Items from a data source
-----

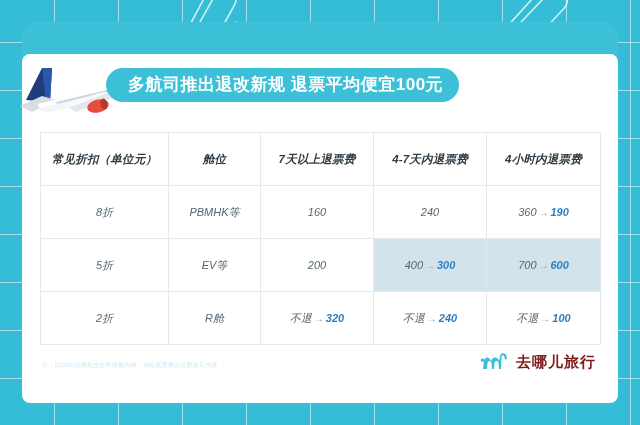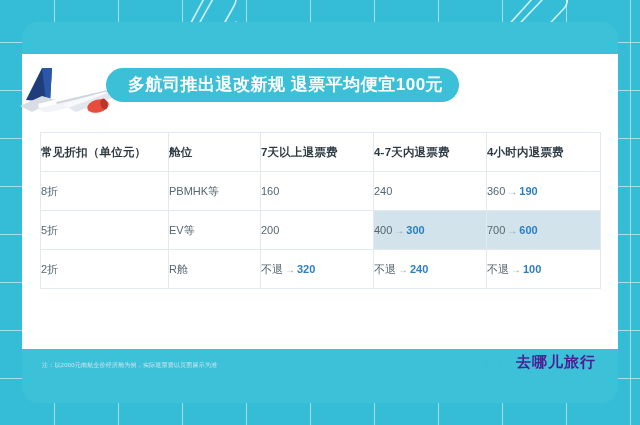"多航司推出退改新规 退票平均便宜100元" #card { border-radius: 0 -> 8px; height: 295px -> 349px }
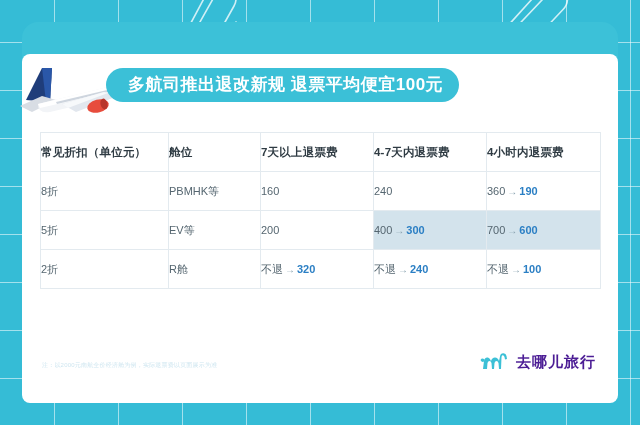"常见折扣（单位元）" #refund-table th,#refund-table td { font-style: none -> italic; padding: 0 -> 7px; text-align: left -> center }
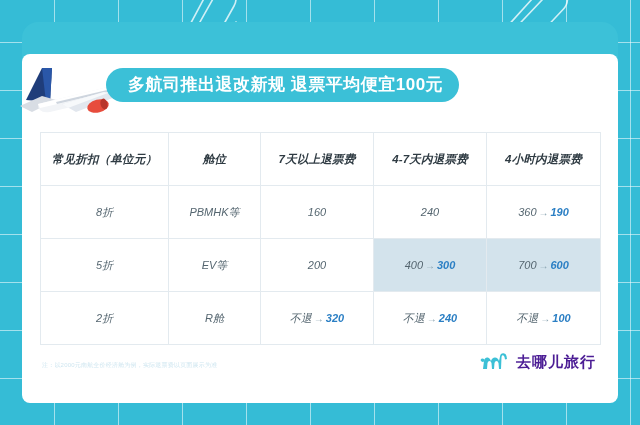"去哪儿旅行" #logo-text { color: #4c1d95 -> #7f1d1d }
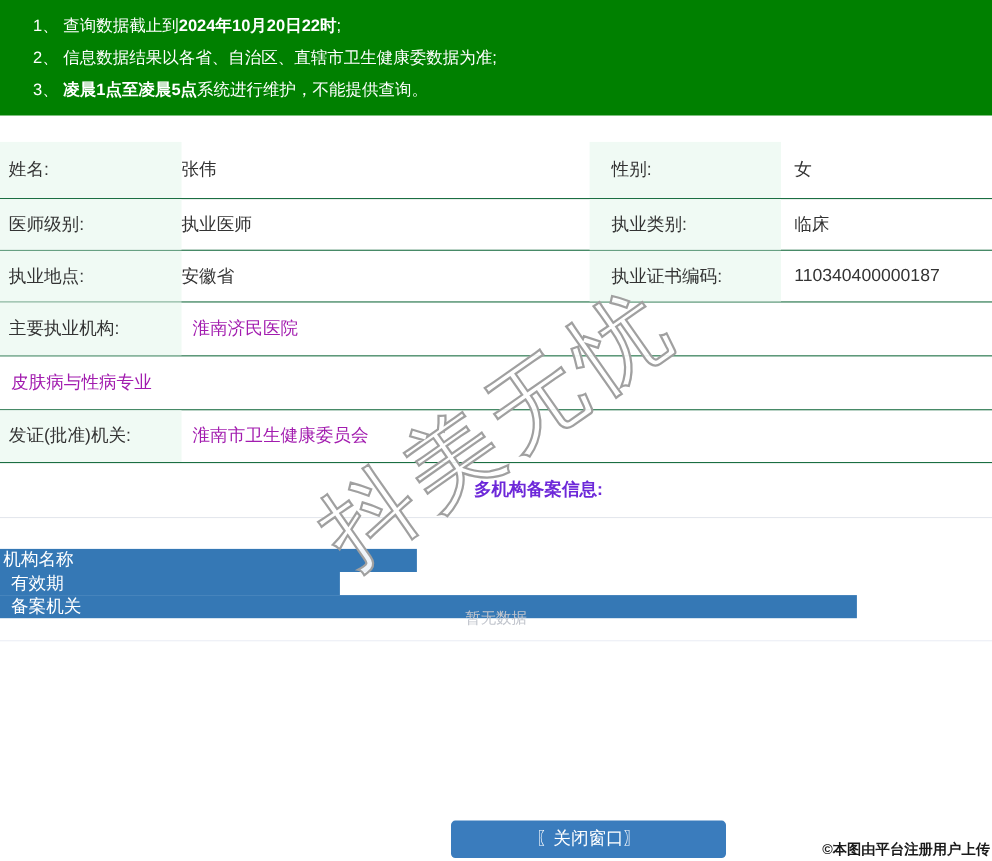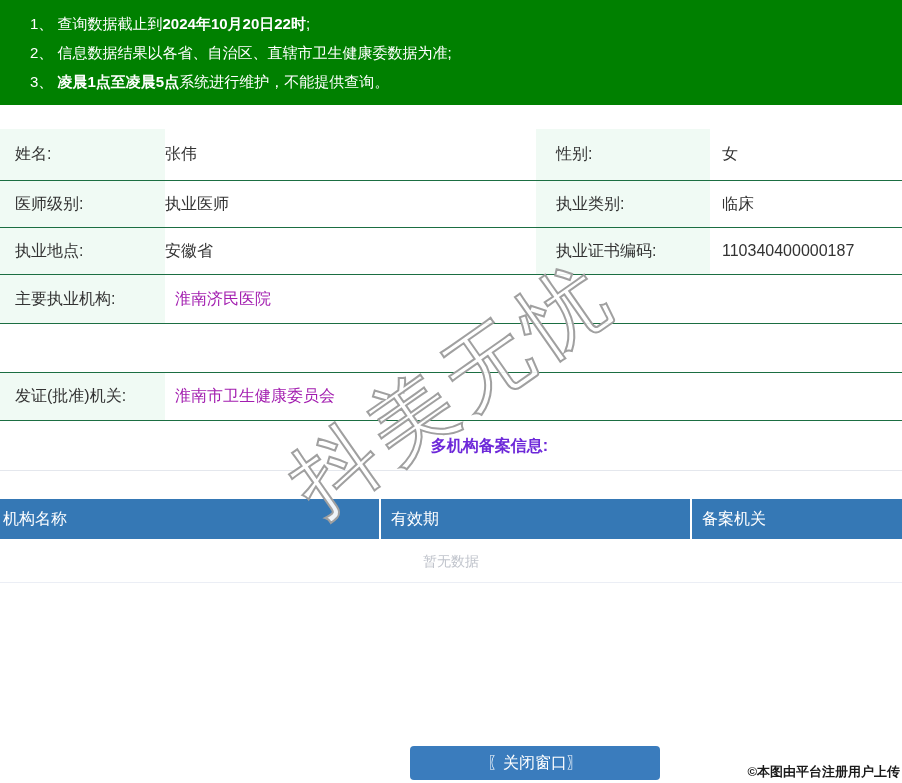"姓名:" .l1 { padding-left: 15px -> 8px }
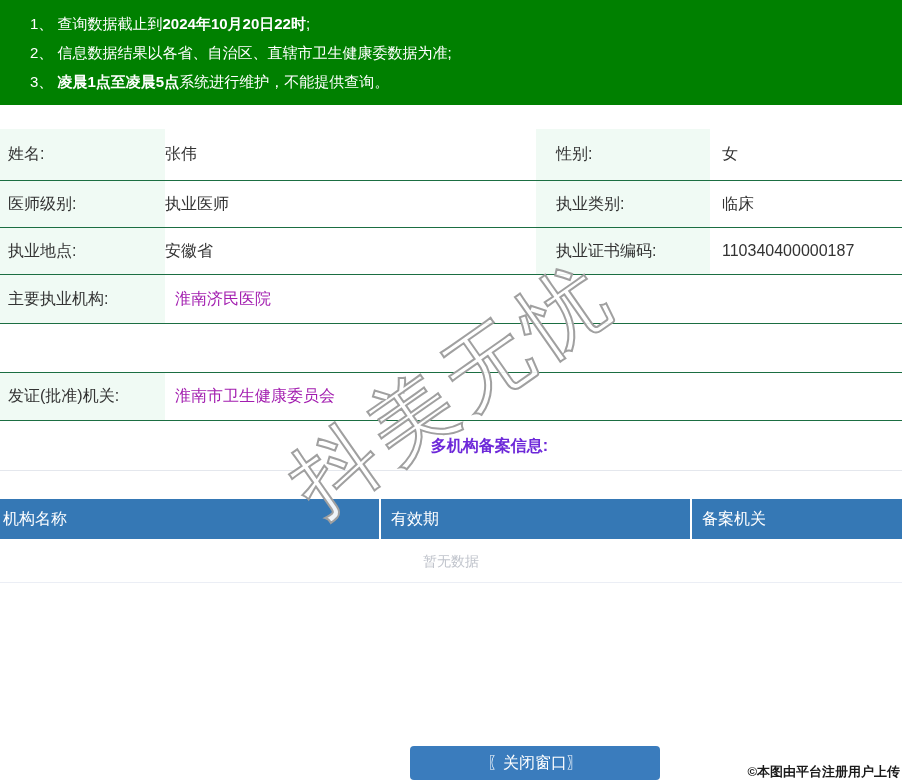"皮肤病与性病专业" div.cell { html: none -> <div>皮肤病与性病专业</div> }
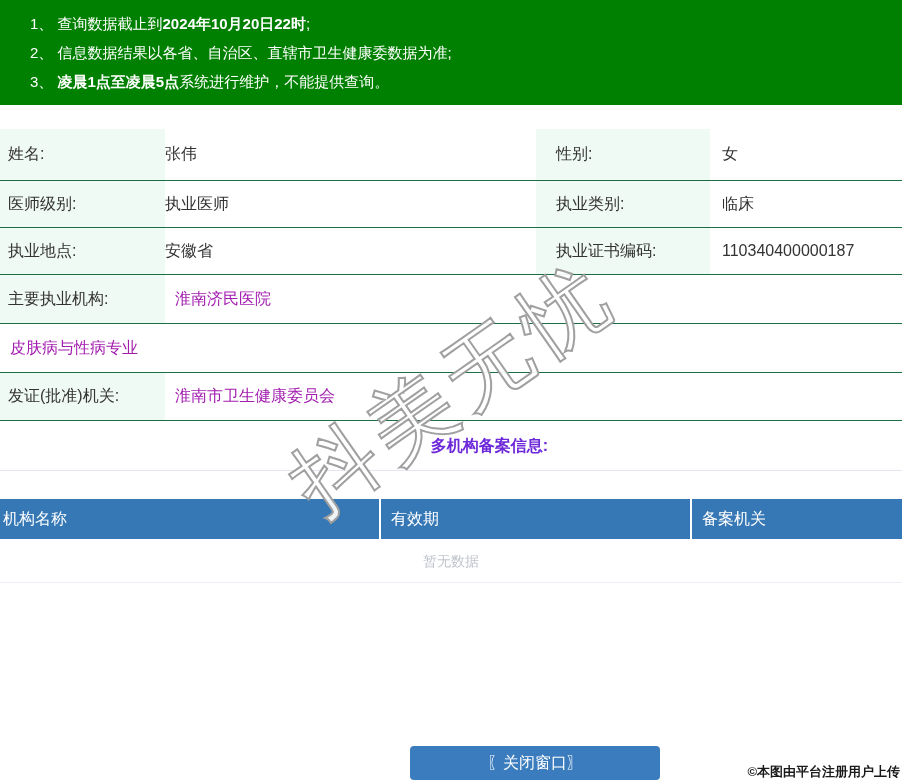"机构名称" .backup-header { flex-direction: none -> column; width: 902px -> 779px }
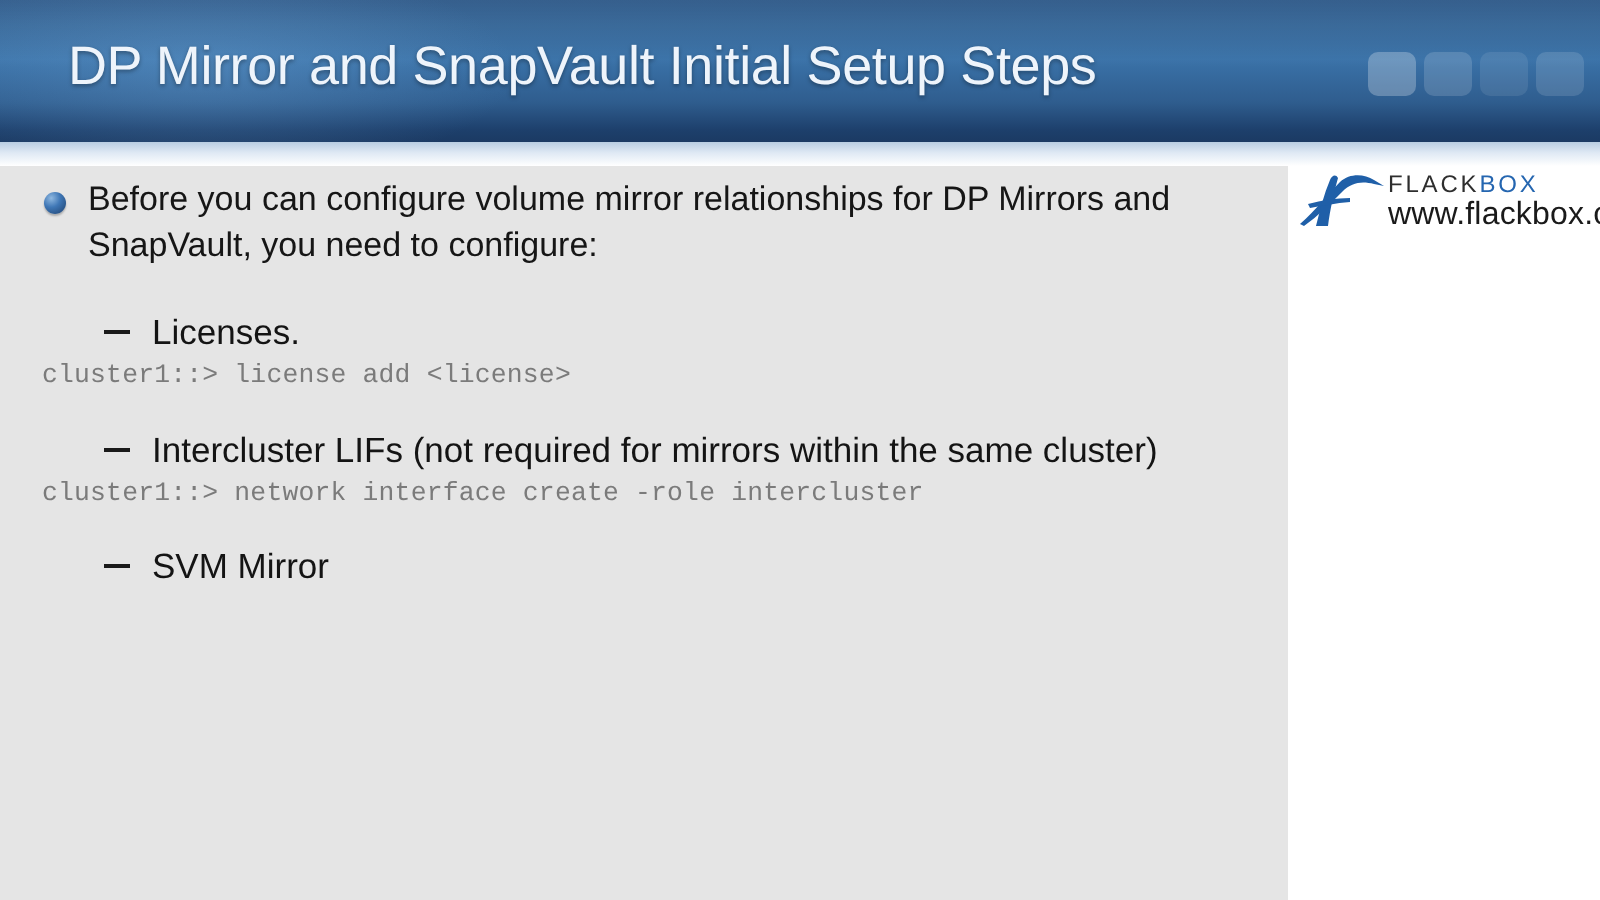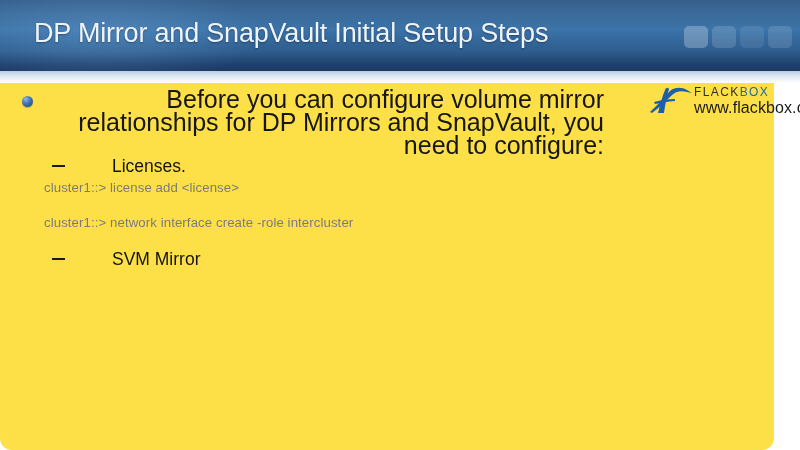"DP Mirror and SnapVault Initial" .slide { background: #fde047 -> #e5e5e5; border-radius: 12px -> none; width: 774px -> 644px }
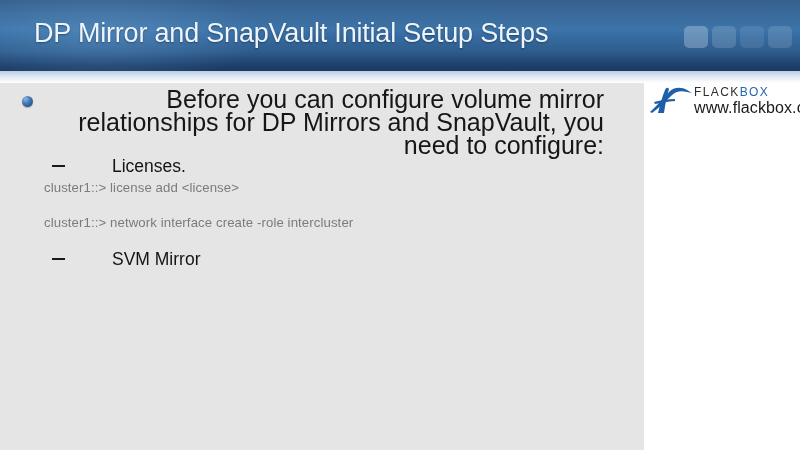"Before you can configure volume" .lead { font-size: 25px -> 17px; text-align: right -> none }
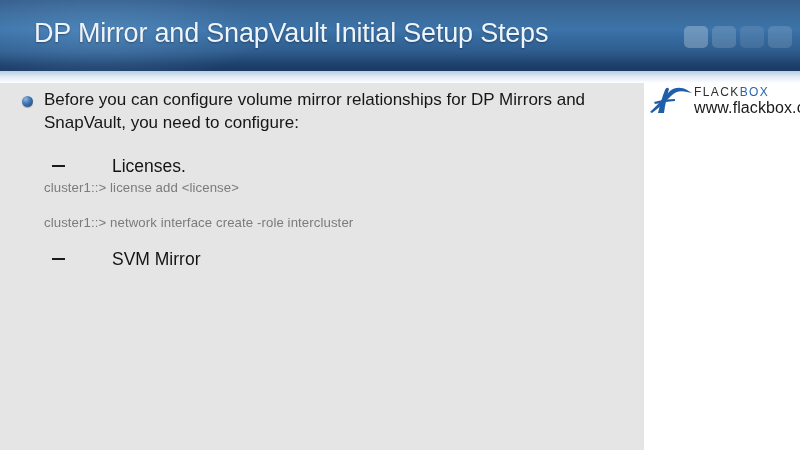"Licenses." .sec-row { padding-left: 112px -> 76px }
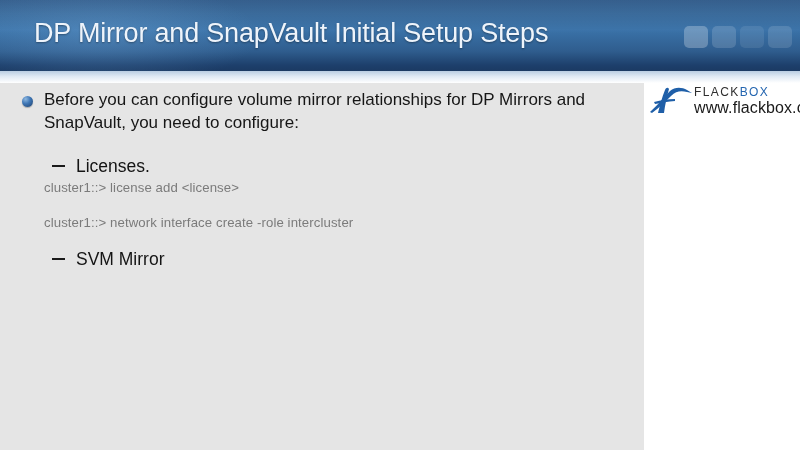"cluster1::> license add <license>" .cmd { font-family: Liberation Sans, sans-serif -> Liberation Mono, monospace; margin-left: none -> 21px; padding-left: 44px -> none }
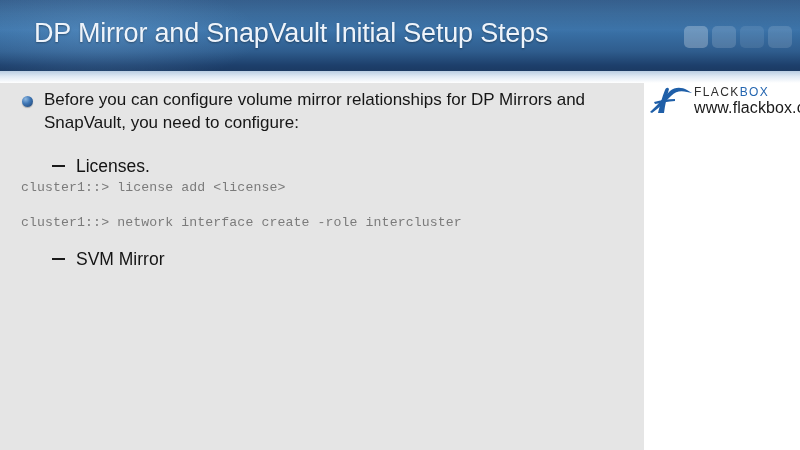"Intercluster LIFs (not required for" div.sec-row { html: none -> <div> <div></div> <div>Intercluster LIFs (not required for mirrors within the same cluster)</div> </div> }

-----

EXERCISE AIM:
Send back the entries above exactly. Skip the images.

ANSWER TO THE PROBLEM:
"多航司推出退改新规 退票平均便宜100元" #card { border-radius: 0 -> 8px; height: 295px -> 349px }
"常见折扣（单位元）" #refund-table th,#refund-table td { font-style: none -> italic; padding: 0 -> 7px; text-align: left -> center }
"去哪儿旅行" #logo-text { color: #4c1d95 -> #7f1d1d }
"姓名:" .l1 { padding-left: 15px -> 8px }
"皮肤病与性病专业" div.cell { html: none -> <div>皮肤病与性病专业</div> }
"机构名称" .backup-header { flex-direction: none -> column; width: 902px -> 779px }
"DP Mirror and SnapVault Initial" .slide { background: #fde047 -> #e5e5e5; border-radius: 12px -> none; width: 774px -> 644px }
"Before you can configure volume" .lead { font-size: 25px -> 17px; text-align: right -> none }
"Licenses." .sec-row { padding-left: 112px -> 76px }
"cluster1::> license add <license>" .cmd { font-family: Liberation Sans, sans-serif -> Liberation Mono, monospace; margin-left: none -> 21px; padding-left: 44px -> none }
"Intercluster LIFs (not required for" div.sec-row { html: none -> <div> <div></div> <div>Intercluster LIFs (not required for mirrors within the same cluster)</div> </div> }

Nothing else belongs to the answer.